◆ **PROBLEM DESCRIPTION**: In the data, find the word "Indian" and copy out every line that has it.

◆ **PROVIDED RECORDS**:
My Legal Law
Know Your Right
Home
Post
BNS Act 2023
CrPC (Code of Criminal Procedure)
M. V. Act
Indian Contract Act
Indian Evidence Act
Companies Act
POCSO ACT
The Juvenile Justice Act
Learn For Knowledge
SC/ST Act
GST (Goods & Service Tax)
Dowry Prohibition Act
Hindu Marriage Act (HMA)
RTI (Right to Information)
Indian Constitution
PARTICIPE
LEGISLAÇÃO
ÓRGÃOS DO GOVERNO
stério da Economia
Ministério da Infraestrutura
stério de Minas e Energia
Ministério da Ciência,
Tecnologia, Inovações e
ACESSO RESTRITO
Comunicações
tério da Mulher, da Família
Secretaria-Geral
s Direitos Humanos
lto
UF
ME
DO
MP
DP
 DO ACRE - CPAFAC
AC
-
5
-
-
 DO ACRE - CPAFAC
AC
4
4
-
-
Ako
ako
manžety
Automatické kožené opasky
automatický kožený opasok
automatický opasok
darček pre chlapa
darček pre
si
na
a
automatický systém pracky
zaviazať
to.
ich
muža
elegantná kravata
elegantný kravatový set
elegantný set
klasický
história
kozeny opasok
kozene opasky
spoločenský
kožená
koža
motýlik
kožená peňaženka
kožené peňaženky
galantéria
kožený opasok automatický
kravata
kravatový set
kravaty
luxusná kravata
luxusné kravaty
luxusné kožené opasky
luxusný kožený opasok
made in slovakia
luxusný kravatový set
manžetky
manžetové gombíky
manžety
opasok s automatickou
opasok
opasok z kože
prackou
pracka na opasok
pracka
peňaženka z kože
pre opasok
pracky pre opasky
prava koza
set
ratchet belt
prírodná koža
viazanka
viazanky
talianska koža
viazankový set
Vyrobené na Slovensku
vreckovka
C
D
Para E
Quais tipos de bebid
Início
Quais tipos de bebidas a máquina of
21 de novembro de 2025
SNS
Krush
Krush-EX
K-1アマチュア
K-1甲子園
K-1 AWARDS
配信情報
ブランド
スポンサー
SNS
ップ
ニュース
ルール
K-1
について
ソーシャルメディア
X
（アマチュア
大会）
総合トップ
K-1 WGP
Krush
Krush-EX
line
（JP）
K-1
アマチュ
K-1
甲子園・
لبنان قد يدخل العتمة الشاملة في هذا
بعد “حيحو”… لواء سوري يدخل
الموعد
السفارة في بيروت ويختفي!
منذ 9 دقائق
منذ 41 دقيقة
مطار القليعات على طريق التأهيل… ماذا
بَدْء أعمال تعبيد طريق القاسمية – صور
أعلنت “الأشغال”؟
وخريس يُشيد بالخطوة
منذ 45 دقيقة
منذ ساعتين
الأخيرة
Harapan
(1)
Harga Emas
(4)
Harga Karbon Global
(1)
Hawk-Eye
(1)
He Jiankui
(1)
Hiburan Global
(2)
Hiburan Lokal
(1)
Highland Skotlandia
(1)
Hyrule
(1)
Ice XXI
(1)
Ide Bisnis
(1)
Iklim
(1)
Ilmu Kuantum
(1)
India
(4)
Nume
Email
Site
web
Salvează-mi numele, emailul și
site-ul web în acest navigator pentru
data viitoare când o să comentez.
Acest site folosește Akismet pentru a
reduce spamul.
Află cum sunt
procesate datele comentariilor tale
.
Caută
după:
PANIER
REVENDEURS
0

◆ **COMPLETED TASK**:
Indian Contract Act
Indian Evidence Act
Indian Constitution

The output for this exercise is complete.